» **PASSAGE**:
▼

I think that once you bring kids into the world, you sign on to stay until those kids are out of the house.

Somehow our society has become selfish in how we look at the world. Everything is about how happy you are or how fulfilled you are in your relationship (I do not mean you to refer to the OP, just using you to refer to the generic you).

Dating relationships are about you, marriages are about us.

Now then, if there is true abuse going on, that is obviously a different situation. Also, both partners have to be on the same page. It won't work if you want to stay and she doesn't.

Myself, when I got married I knew I was signing on for life. No escape hatch, no ejector seats. That was 11 years ago.

Flame away.
If that is working for you then more power to you. I know in my case I could have stayed married. Truth be told very few *have* to get divorced. But I don't see the world quite as black and white as you do. The fact is that there is an element of "self" that must be maintained. We do not magically transform into "us" when married, or when we have kids. Yes, children are dependent on the parents. But the parent does not cease being an individual. For some, subsuming themselves to the kid and/or marriage "works" but I've seen people who did that and frankly were pretty messed up. Mostly because they had lost themselves. At some point the kids move away and relationships change and all along you are stuck with...yourself.

▲

» **RECORDED INFORMATION**:

▼

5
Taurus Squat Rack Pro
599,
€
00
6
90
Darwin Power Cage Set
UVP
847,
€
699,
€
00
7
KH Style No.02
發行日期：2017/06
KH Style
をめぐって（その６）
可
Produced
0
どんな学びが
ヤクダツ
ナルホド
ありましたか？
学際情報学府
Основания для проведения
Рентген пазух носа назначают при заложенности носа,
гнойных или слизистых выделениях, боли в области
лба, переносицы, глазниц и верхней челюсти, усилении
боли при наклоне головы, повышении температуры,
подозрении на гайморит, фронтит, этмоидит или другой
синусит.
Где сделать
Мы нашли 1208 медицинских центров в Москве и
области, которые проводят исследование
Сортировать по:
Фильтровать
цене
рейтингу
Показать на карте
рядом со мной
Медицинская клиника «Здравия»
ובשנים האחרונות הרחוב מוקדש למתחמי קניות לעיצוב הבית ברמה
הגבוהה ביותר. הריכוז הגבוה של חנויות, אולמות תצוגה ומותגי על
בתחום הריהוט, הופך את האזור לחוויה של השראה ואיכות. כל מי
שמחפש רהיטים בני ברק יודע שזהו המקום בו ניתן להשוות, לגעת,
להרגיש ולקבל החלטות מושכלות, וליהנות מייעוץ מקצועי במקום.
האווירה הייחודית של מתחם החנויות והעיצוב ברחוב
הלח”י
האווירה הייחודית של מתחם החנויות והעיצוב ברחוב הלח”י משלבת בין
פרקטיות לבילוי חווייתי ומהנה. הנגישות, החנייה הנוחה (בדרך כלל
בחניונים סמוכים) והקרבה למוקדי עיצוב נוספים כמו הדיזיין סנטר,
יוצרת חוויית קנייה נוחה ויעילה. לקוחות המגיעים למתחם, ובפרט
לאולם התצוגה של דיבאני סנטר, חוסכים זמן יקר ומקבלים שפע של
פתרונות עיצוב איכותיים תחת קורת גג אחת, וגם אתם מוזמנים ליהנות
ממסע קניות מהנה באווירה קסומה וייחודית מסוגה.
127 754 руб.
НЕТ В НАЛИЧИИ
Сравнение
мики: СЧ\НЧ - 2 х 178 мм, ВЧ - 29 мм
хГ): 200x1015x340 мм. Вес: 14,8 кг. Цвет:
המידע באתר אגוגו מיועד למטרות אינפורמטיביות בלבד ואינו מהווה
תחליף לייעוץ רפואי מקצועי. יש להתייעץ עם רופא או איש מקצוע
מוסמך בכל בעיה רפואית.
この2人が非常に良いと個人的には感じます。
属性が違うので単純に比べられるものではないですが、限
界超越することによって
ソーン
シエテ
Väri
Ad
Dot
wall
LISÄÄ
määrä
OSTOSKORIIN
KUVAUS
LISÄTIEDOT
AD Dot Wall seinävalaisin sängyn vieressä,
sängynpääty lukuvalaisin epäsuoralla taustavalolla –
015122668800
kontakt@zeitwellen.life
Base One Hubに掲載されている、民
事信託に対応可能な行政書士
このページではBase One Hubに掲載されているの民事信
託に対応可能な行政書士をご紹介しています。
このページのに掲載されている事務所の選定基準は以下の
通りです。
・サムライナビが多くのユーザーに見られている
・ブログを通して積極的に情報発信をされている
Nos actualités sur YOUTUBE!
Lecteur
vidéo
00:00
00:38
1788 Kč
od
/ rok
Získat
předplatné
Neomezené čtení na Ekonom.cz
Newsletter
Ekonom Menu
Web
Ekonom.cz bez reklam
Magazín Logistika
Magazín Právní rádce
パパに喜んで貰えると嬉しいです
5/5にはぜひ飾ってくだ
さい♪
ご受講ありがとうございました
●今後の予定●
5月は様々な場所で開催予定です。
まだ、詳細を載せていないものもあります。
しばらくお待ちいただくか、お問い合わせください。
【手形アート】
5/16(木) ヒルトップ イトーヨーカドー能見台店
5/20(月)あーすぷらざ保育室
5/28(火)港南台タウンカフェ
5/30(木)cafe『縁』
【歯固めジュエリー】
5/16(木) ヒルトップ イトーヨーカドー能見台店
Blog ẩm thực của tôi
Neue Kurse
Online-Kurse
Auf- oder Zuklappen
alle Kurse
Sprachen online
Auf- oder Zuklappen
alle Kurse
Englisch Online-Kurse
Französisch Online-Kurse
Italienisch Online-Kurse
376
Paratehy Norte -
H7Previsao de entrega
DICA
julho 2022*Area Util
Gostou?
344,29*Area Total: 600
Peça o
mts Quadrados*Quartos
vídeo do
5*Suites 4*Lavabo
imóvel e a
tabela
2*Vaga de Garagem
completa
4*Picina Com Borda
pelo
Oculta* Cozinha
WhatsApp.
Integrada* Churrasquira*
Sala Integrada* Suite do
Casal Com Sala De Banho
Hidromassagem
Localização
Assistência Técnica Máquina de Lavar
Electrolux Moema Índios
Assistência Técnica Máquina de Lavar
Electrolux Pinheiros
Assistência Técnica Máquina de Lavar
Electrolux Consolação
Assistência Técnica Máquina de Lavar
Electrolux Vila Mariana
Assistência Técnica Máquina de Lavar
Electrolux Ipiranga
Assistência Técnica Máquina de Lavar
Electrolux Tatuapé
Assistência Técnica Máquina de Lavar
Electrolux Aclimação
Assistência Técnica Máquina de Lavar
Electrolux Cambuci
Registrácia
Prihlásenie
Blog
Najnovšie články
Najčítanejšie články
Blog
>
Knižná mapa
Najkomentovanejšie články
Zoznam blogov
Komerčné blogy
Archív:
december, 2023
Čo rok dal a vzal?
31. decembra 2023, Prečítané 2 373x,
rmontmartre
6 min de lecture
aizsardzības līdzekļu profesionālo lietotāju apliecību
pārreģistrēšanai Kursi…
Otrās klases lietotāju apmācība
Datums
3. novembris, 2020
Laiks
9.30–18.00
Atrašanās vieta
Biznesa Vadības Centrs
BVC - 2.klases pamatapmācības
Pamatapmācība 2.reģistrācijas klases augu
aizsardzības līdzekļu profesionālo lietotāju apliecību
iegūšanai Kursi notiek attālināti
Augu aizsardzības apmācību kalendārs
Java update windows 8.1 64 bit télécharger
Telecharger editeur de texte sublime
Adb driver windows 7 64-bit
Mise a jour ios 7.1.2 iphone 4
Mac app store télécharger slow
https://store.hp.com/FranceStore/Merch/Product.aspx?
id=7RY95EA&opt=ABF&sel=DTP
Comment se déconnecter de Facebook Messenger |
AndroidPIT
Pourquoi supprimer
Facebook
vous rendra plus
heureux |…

▲

» **REQUIRED TASKS**:
• a. Copy the text about marriage word for word, starting at the words "Somehow our society" and ending after "are about us.".
• b. In the text about marriage, how long ago did the first writer get married?
Work only from the text about marriage.

» **ANSWER SET**:
• a.
Somehow our society has become selfish in how we look at the world. Everything is about how happy you are or how fulfilled you are in your relationship (I do not mean you to refer to the OP, just using you to refer to the generic you).

Dating relationships are about you, marriages are about us.

• b. 11 years ago.